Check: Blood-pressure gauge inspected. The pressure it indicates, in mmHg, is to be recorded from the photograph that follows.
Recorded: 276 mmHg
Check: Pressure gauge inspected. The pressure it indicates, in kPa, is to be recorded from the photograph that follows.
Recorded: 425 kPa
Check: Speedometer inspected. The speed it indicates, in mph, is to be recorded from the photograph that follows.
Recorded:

______________________________

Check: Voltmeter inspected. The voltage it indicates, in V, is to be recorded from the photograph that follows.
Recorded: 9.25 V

______________________________

■ What is needed
Set down, without alteration and with nothing further, the lines of the records that begin with the line containing "Check: Voltmeter inspected." and continue through the line containing "Recorded: 9.25 V", both lines included.

■ Written response
Check: Voltmeter inspected. The voltage it indicates, in V, is to be recorded from the photograph that follows.
Recorded: 9.25 V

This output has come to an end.